**Description of the task**.
Once the line containing "T2625, owner: 徐磊 -> 郑佳怡" is found in the records below, return it and each following line exactly, up to and including the line containing "给大家科普一下：喵喵水现在改名叫什么了-第一w财经, status: 待评审 -> 处理中", and nothing else.

*** Data for this exercise ***

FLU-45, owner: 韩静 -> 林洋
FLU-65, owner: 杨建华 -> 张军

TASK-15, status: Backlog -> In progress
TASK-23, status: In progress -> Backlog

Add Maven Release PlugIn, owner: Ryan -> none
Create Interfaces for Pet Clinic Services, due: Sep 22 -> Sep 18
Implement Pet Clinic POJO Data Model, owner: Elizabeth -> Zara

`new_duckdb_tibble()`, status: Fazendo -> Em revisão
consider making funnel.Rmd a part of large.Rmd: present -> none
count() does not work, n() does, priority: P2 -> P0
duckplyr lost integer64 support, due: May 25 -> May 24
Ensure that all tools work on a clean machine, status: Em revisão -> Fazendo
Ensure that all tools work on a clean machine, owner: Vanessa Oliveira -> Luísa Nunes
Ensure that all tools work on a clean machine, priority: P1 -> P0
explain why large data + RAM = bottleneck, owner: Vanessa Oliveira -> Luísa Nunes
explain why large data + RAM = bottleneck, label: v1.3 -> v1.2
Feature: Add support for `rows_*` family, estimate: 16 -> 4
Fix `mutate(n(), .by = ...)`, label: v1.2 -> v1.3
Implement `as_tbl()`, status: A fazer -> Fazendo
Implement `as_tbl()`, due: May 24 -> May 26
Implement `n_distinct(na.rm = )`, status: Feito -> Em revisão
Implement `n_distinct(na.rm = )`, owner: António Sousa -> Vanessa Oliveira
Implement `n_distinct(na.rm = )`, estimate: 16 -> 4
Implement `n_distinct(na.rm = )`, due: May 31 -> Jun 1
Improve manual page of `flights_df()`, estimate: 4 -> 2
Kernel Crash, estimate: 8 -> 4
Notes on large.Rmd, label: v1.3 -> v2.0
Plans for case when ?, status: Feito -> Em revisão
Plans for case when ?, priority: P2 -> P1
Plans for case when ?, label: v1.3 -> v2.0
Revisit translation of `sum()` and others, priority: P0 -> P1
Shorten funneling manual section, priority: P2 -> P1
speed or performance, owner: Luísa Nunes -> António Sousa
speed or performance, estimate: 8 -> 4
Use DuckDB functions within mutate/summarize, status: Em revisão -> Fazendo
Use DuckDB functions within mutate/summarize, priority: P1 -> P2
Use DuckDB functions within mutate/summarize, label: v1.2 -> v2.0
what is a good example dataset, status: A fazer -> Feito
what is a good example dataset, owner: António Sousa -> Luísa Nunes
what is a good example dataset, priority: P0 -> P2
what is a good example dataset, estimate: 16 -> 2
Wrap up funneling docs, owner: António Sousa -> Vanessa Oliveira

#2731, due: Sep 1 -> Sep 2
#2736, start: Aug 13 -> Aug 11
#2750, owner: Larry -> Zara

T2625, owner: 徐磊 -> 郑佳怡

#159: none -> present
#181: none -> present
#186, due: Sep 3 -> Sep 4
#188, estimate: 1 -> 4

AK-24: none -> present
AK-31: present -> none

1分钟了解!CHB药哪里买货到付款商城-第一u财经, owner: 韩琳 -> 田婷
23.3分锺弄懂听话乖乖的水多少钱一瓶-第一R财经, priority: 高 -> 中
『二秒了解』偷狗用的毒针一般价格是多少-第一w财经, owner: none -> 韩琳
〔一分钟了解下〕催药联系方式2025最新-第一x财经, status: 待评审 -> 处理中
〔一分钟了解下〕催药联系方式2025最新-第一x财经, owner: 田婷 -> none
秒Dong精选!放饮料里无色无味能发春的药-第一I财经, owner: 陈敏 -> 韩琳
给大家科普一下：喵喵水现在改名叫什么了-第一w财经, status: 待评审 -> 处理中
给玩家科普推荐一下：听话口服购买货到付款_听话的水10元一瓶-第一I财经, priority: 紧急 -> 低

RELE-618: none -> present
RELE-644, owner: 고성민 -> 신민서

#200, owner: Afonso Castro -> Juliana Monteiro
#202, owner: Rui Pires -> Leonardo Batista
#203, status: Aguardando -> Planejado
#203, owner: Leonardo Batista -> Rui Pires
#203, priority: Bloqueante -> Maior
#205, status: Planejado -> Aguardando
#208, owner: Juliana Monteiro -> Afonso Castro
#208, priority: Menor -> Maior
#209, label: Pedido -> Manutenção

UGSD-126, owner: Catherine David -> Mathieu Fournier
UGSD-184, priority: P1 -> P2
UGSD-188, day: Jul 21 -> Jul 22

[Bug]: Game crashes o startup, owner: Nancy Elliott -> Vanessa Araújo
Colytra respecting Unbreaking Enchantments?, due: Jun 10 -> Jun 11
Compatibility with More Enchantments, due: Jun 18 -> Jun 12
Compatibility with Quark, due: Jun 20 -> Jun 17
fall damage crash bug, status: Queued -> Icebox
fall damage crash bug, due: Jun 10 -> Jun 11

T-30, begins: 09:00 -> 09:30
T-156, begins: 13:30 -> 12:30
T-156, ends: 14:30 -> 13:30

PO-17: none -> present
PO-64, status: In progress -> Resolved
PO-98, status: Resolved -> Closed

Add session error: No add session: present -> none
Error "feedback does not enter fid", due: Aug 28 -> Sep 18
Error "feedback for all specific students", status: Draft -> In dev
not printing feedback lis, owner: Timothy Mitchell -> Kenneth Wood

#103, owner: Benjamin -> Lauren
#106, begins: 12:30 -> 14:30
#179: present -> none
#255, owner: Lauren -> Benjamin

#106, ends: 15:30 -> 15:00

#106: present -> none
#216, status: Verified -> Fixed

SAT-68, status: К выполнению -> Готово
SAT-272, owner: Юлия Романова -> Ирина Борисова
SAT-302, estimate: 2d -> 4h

*** End of Data for this exercise ***

**Written answer**.
T2625, owner: 徐磊 -> 郑佳怡

#159: none -> present
#181: none -> present
#186, due: Sep 3 -> Sep 4
#188, estimate: 1 -> 4

AK-24: none -> present
AK-31: present -> none

1分钟了解!CHB药哪里买货到付款商城-第一u财经, owner: 韩琳 -> 田婷
23.3分锺弄懂听话乖乖的水多少钱一瓶-第一R财经, priority: 高 -> 中
『二秒了解』偷狗用的毒针一般价格是多少-第一w财经, owner: none -> 韩琳
〔一分钟了解下〕催药联系方式2025最新-第一x财经, status: 待评审 -> 处理中
〔一分钟了解下〕催药联系方式2025最新-第一x财经, owner: 田婷 -> none
秒Dong精选!放饮料里无色无味能发春的药-第一I财经, owner: 陈敏 -> 韩琳
给大家科普一下：喵喵水现在改名叫什么了-第一w财经, status: 待评审 -> 处理中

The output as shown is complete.